Catalina se sienta en su mesa redonda, de plástico resistente a niños, abre un cuaderno con dibujos para pintar y agarra con sus deditos un pincel pequeñito que sumerge en un cubo redondo, diminuto, con pintura de acuarela de intenso color azul.

Poco a poco va pintando con la destreza que le permiten sus dos años y medio. El embarre es inminente e inevitable, viene por ahí, en unos minutos. Será la mesa, el libro, la pared, las manos, la cara y todo lo que irremediablemente irá tocando. Pero mamá ha tomado las precauciones necesarias y está lista para remediarlo y continuar con su trabajo.

Es duro trabajar con ellos en casa. Por experiencia propia les digo que hay que hacer un esfuerzo mental monumental para concentrarse en hacer bien el trabajo mientras se les atiende con amor y se les entretiene como merecen. Se pasa las de Caín y se sufre por dentro, porque el miedo a fallar en la tarea profesional nos asusta constantemente.

Por fortuna, mi hija puede trabajar un par de días de la semana en remoto, la modalidad que de alguna manera les salva el pellejo a las miles de madres que no cuentan con recursos para el cuido de sus hijas e hijos durante esta última semana de julio y hasta el comienzo de clases. Papá trabaja fuera y los abuelos ayudan, pero también trabajamos, porque el retiro se ve muy lejos.

Los campamentos de verano llegan a su fin en los centros educativos -cuidos y escuelitas- que los ofrecen. Los maestros y el personal necesitan estos días de descanso y de preparación para el cercano inicio escolar. Es justo y necesario. Entonces, para quienes no pueden trabajar desde la casa la semana es un suplicio, porque tienen que buscar una ayuda que no se sabe si aparecerá.

Lo recuerdo perfectamente.
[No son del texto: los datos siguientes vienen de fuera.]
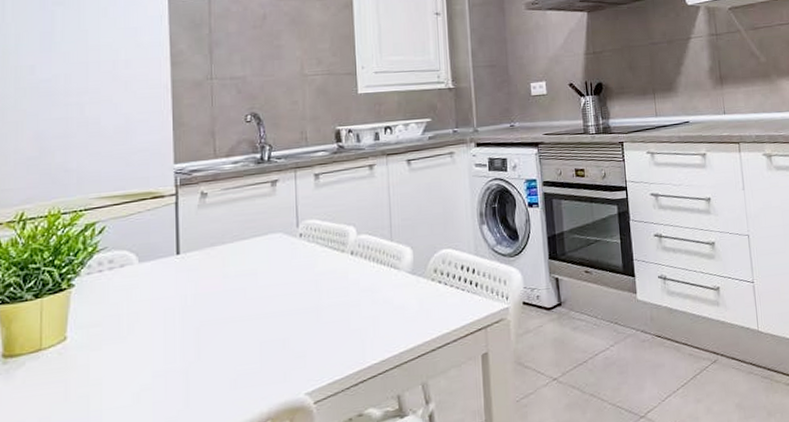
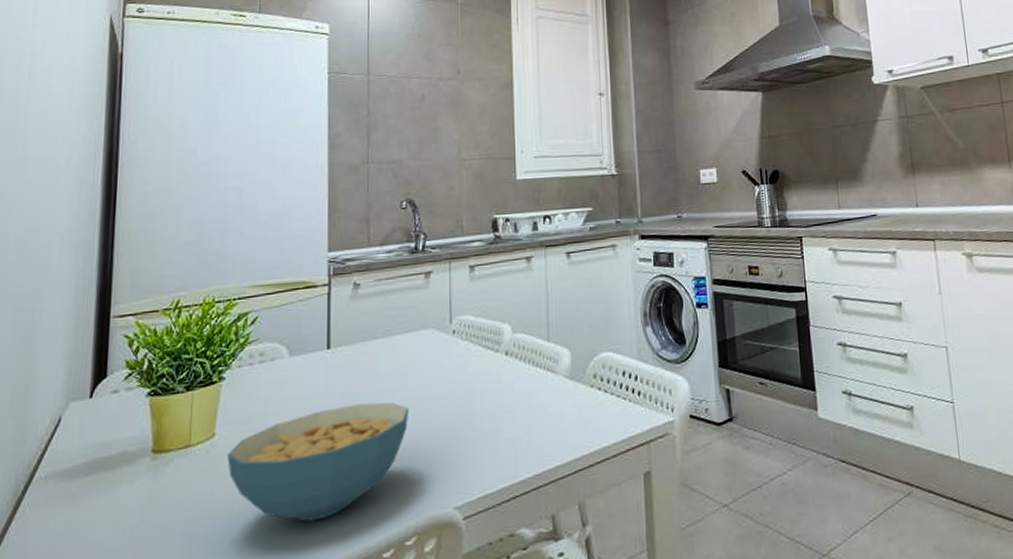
cereal bowl: none [80,301,260,414] -> present [227,402,410,522]

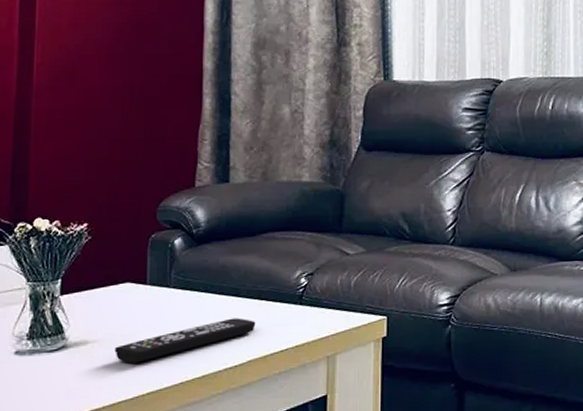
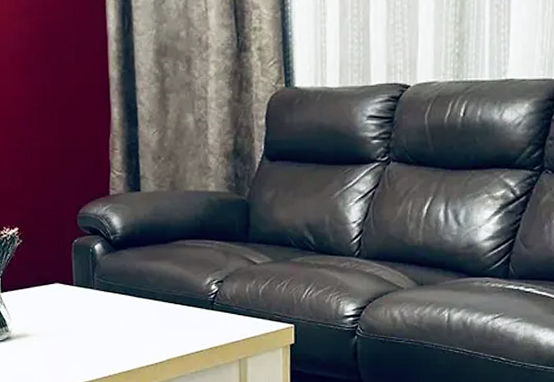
remote control: present [114,318,256,364] -> none [50,320,172,356]

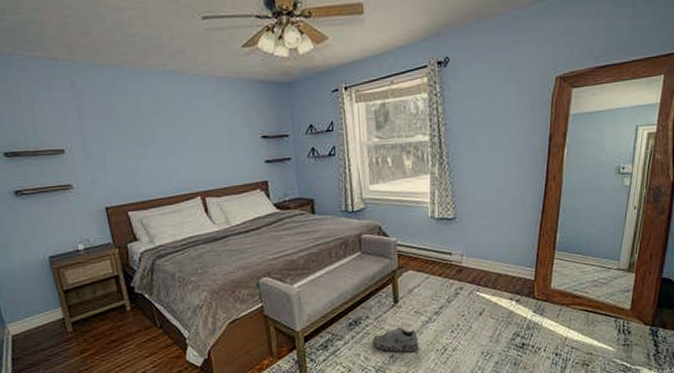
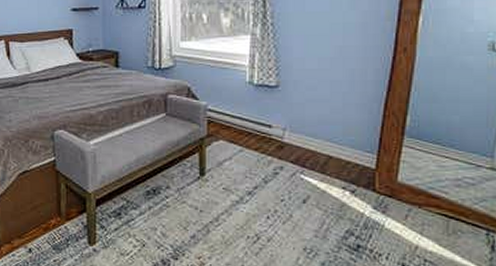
shoe: present [372,327,419,352] -> none [172,203,227,235]

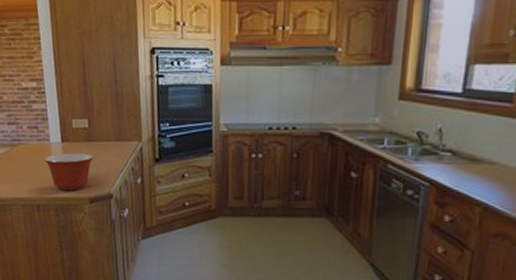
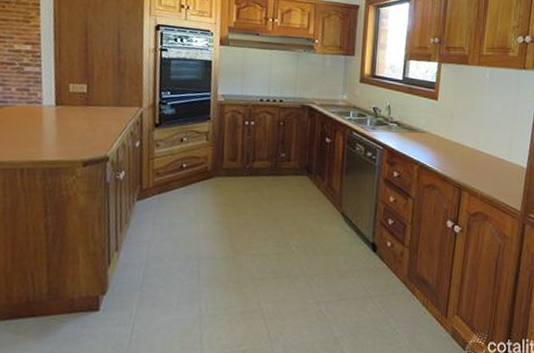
mixing bowl: present [43,153,94,191] -> none [32,116,92,154]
Hacía marometas para trabajar -dada la supuesta libertad del estilo por cuenta propia- mientras mis hijas corrían, gritaban, reían y brincaban por todos los rincones de la casa.

Para atender llamadas, halaba el cordón del teléfono -los celulares no existían en aquellos tiempos- y me metía en el baño para que no se escuchara el ruido. Las velaba por una rendija mientras atendía la llamada y las veía tirar hacia arriba el cereal como si fuera confeti, descuartizar la caja y atacarse de la risa.

Años más tarde, mis hijos varones amenazaban con comerse hasta las puertas de la nevera, que menos mal era de stainless steel. La comedera era impresionante y comenzaba desde que abrían los ojos en la mañana. Así que atendí reuniones vía telefónica mientras estaba instalada frente a la estufa preparándoles pailas de comida, todo con tal de que no se llenaran la panza de porquerías.

Así las cosas, el primer día de clases me producía un placer extraño y descontrolado. Tendría un descanso del “má, má, má” y podría regresar a la normalidad trabajadurística. Queríamos ir a la escuela con las batuteras, tiruriru riruriru riru uap ah, con vejigantes y hasta comefuegos. Nos deleitábamos con la textura crujiente del uniforme nuevo planchado, el brillo de los zapatos y hasta con los lápices afilados.

Es la realidad que hemos vivido miles de mujeres profesionales y la de miles más que la viven hoy. Son pocas las empresas que atienden esta situación que se repite anualmente y que causa un estrés, precisamente, de madre. Algunas proveen cuido en un área del edificio, pero las más, ni caso le hacen a esta realidad.